How To Properly Use Semicolons

Why did the semicolon break up with the period?

Because they had nothing in comma.

If there is any post on punctuation that should begin with a joke, it is this one. Whenever I talk about semicolons, I can just feel people around me start to tense up (and not just because grammar has to be one of the top 10 nerdiest things to bring up in any social setting). Many people see the semicolon as a confusing hybrid punctuation mark (some sort of weird cross between a comma and a period) that they just can’t quite figure out.

Well, today I hope to put all of those misconceptions to rest. Even though the semicolon may look intimidating at first, it can really be quite helpful when you know how to use it. Here are some tips to follow when learning how to properly use a semicolon!

When To Use a Semicolon

There are really only a few situations when you would use a semicolon.

1. Use Semicolons To Separate

First, you should use a semicolon in place of a period to separate two independent clauses when you are not using a conjunction. Here is a semicolon example:

  • Using a semicolon isn’t scary at all; it is actually quite fun.

2. Use Semicolons Before Introductory Words

A semicolon should also be used before an introductory word when it introduces a complete sentence. Make sure that you always use a comma after the introductory word.

  • I would love to go to the party; however, I have to stay home tonight and study grammar.

3. Use Semicolons in Lists

When you are writing a list and one or more sections have a comma, use a semicolon to separate each section.

  • Contestants for the grand prize were from Gilbert, Arizona; Parker, Colorado; Downey, Idaho; and Farmington, Utah.

How To Properly Use a Semicolon

Now, before you go off throwing semicolons around in your writing, there are a few caveats about when to use a semicolon that you should consider.

  • The two main clauses that a semicolon joins must be closely related.
  • Don’t capitalize the word that follows a semicolon unless it is a proper noun.
  • Limit your use of semicolons – using them too frequently will make you look like you don’t know what you are doing.
  • Semicolons join things of equal weight: one independent clause on each side.

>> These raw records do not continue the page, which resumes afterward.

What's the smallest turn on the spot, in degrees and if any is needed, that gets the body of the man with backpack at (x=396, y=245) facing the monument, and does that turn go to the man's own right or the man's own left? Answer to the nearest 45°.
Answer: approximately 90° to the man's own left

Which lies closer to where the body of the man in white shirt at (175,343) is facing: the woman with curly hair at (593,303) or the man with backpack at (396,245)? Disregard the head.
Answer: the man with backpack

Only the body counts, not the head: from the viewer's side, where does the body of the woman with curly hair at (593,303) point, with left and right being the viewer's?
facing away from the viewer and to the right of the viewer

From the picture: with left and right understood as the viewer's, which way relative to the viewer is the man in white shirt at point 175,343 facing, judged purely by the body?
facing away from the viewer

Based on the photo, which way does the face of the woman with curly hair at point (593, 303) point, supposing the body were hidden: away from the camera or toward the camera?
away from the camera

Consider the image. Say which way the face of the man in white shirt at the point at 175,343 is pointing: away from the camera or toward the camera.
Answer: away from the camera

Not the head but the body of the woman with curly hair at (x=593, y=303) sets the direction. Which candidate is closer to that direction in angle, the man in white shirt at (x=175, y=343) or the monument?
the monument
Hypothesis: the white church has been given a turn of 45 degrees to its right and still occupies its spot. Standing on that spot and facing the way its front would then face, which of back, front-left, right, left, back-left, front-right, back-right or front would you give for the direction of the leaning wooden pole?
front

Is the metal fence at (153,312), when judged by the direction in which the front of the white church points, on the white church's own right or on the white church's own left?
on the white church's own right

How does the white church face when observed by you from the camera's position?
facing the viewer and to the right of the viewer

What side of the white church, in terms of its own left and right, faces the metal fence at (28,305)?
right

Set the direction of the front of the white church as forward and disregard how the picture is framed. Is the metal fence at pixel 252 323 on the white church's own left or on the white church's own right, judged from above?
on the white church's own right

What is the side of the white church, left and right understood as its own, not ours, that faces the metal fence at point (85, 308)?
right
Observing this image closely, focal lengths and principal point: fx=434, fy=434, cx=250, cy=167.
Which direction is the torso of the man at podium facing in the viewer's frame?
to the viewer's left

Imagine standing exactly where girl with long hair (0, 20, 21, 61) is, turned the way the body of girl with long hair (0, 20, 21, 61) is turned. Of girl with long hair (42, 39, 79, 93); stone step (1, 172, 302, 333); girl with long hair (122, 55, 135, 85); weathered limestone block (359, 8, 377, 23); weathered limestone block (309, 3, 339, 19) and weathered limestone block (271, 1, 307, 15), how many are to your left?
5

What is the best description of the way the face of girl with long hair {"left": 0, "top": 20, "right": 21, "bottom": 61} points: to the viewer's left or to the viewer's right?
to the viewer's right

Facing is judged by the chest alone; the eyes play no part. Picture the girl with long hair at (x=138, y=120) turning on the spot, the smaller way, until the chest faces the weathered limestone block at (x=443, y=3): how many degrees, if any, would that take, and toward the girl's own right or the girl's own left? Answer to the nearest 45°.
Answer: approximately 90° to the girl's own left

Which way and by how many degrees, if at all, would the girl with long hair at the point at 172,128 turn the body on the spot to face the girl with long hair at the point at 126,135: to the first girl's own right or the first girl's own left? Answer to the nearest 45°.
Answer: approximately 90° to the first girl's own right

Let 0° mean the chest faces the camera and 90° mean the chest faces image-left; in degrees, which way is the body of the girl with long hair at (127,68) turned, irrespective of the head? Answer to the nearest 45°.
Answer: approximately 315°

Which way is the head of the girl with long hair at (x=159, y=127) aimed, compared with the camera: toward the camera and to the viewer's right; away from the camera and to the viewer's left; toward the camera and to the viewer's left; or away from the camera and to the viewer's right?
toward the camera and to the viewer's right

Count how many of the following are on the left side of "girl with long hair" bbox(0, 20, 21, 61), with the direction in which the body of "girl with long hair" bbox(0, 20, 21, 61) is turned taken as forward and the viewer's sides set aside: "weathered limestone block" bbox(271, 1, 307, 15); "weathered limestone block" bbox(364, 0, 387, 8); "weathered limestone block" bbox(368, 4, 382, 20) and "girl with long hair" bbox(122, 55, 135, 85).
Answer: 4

Why You Should Use a Semicolon

In many cases, a period would be a good alternative for a semicolon. If you have the option of using different punctuation, why would you put yourself through the anguish of using a semicolon? Well, you may want to draw attention to the relationship between the two clauses.

Semicolon Example:

  • The world of writing is changing; semicolons are becoming obsolete.

The other main reason that writers choose to use semicolons is basically stylistic. They choose to vary their sentence length and punctuation to make their article more enjoyable to read.